The Southwest salad was recently added to Dion’s menu. It was created to be paired with Dion’s green chile ranch dressing.
“Last year we released green chile ranch, and that was a huge hit, so we felt that we needed a salad that was a great match for that particular dressing,” said Deena Crawley, marketing director for Dion’s. “Hence the Southwest salad was born.”
The primary ingredients in the Southwest salad are Dion’s signature mix, tomatoes, chicken, corn, black beans, avocado and wontons. The newly introduced avocado can also be requested on other salads and Dion’s subs.
Dion’s is adding bacon to its turkey and chef salads.
“Everyone seems to just love bacon, and it’s a popular item, so we added it to our chef and our turkey salad,” Crawley said. “It’s something we saw a lot of our employees doing but also our customers from time to time, and so we said, ‘Hey, why don’t we just make that permanent on the menu?’ ”
Kale has been added to Dion’s Caesar salad. The mixture of romaine lettuce and kale brings a heartiness to the salad, Crawley said. The Greek salad now features kalamata olives.
Patrons will now see round, flat, croutons in place of traditional croutons. Dion’s salads stopped featuring the round croutons after the machine that made the crunchy bread topping broke down and the vendor was unable to make the investment to repair it.
“They went away in the late ’90s, and we still in 2018 had customers who would say, ‘Hey, Dion’s, what happened to those old flat croutons that you had or the circle croutons? We love those,’ ” Crawley said. “And we just all these years could not find a way to make it happen until now.” Guests will see a change in dining-in and to-go plating for Dion’s salads. There are now dine-in bowls and square to-go bowls for the salads.

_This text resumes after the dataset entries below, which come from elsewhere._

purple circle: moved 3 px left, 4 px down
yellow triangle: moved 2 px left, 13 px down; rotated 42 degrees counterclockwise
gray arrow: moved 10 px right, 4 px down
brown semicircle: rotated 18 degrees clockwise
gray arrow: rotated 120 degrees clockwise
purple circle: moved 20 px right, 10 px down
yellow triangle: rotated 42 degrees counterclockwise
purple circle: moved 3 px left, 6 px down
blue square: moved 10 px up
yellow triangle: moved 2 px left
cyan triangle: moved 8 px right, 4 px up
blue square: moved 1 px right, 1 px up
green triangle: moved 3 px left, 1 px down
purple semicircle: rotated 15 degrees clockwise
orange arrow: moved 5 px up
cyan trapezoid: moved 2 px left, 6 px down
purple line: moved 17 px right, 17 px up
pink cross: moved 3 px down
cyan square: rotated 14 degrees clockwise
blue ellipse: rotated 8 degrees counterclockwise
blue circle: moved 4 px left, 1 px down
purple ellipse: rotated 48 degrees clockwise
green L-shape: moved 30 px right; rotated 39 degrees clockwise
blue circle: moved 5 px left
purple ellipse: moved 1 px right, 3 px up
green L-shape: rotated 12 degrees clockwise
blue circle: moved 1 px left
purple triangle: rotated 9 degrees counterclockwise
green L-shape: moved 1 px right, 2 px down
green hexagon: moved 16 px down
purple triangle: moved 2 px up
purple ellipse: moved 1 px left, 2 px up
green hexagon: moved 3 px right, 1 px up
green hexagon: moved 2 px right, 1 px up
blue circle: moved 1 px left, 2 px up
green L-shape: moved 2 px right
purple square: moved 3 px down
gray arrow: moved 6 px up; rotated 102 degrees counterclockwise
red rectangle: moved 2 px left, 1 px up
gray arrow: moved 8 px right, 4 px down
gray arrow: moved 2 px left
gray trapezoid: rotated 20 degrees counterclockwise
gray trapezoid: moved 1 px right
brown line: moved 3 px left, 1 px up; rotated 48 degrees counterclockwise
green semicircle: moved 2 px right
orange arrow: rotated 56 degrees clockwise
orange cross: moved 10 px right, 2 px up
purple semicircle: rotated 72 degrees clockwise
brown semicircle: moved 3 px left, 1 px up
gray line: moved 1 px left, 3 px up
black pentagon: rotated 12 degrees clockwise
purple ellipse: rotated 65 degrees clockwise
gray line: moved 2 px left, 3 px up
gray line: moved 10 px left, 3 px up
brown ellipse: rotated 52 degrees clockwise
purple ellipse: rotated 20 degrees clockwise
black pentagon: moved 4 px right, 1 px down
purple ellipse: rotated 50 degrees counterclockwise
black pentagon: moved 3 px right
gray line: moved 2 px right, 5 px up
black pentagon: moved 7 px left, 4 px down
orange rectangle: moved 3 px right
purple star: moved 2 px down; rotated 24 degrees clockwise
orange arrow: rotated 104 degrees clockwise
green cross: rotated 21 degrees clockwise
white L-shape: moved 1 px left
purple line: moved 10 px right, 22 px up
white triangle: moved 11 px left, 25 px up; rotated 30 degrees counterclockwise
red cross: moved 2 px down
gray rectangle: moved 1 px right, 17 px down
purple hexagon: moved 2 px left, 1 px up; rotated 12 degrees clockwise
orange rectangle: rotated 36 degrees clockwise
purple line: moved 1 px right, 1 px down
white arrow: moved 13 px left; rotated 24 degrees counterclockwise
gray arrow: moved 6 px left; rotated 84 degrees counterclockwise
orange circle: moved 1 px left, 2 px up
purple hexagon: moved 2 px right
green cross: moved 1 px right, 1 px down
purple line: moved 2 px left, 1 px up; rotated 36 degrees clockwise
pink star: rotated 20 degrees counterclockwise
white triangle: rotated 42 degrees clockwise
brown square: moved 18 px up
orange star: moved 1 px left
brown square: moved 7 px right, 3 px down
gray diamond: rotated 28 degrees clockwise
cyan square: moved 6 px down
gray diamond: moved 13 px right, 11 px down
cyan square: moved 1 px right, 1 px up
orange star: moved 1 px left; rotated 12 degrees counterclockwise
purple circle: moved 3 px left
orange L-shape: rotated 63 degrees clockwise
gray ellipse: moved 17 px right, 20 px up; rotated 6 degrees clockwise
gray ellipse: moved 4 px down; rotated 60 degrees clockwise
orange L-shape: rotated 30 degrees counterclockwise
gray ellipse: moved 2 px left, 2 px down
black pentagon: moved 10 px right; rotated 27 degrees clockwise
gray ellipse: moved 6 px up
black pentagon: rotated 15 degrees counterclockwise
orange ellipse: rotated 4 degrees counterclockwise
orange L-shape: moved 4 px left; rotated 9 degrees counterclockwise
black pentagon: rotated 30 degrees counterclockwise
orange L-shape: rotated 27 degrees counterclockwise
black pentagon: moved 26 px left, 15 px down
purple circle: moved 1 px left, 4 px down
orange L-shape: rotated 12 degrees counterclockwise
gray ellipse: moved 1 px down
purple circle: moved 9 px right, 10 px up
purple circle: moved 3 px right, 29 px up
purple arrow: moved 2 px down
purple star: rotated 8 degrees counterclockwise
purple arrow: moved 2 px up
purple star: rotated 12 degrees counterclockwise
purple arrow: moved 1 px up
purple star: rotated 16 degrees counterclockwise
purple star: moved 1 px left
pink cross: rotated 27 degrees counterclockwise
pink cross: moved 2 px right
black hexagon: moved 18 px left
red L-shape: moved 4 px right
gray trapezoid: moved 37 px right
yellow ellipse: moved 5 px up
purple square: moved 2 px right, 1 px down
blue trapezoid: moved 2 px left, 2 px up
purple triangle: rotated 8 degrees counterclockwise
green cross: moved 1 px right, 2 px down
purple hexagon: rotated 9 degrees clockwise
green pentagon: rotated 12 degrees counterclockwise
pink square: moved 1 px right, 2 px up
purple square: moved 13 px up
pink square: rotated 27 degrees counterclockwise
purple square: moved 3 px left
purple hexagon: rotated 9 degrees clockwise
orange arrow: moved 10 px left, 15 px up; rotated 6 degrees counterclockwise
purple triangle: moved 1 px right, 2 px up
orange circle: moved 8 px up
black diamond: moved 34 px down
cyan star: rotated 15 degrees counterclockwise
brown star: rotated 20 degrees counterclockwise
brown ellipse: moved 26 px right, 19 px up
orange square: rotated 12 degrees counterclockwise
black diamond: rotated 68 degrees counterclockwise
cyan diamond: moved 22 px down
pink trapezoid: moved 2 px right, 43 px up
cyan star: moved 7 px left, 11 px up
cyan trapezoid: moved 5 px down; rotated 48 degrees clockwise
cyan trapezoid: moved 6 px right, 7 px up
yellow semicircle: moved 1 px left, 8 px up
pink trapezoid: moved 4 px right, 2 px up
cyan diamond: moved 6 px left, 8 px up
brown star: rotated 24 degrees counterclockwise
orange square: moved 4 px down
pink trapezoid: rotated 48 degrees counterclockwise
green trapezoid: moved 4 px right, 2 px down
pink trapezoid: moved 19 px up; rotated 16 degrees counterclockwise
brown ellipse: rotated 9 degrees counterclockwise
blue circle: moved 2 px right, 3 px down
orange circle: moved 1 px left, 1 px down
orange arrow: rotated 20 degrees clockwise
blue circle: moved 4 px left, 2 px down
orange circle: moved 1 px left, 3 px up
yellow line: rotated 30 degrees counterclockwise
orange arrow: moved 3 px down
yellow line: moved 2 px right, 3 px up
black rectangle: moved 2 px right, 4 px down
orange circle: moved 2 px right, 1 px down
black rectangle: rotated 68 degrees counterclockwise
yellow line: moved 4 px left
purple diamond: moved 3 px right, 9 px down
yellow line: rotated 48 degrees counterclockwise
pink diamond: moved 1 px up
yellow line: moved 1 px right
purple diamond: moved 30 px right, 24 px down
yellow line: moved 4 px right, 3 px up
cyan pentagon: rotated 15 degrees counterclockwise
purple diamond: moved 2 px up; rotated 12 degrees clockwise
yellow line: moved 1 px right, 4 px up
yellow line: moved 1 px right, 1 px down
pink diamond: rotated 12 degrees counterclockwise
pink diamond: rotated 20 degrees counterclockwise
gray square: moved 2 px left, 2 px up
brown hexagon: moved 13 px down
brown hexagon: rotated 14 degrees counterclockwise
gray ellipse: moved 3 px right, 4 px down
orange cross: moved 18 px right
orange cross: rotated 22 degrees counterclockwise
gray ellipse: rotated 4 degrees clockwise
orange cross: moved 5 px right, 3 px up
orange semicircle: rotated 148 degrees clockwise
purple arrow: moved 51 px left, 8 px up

“We’re doing a dine-in bowl that is reusable, so it is more environmentally friendly, and they are also easier to eat from, and that’s true of the to-go bowls too, which were adjusted, Crawley said. “For many, many years people have become accustomed of doing the salad flip where they put a plate on top of their salad and flip it over. … We wanted to make it easier for people to eat those salads, so we made an adjustment to the bowls.”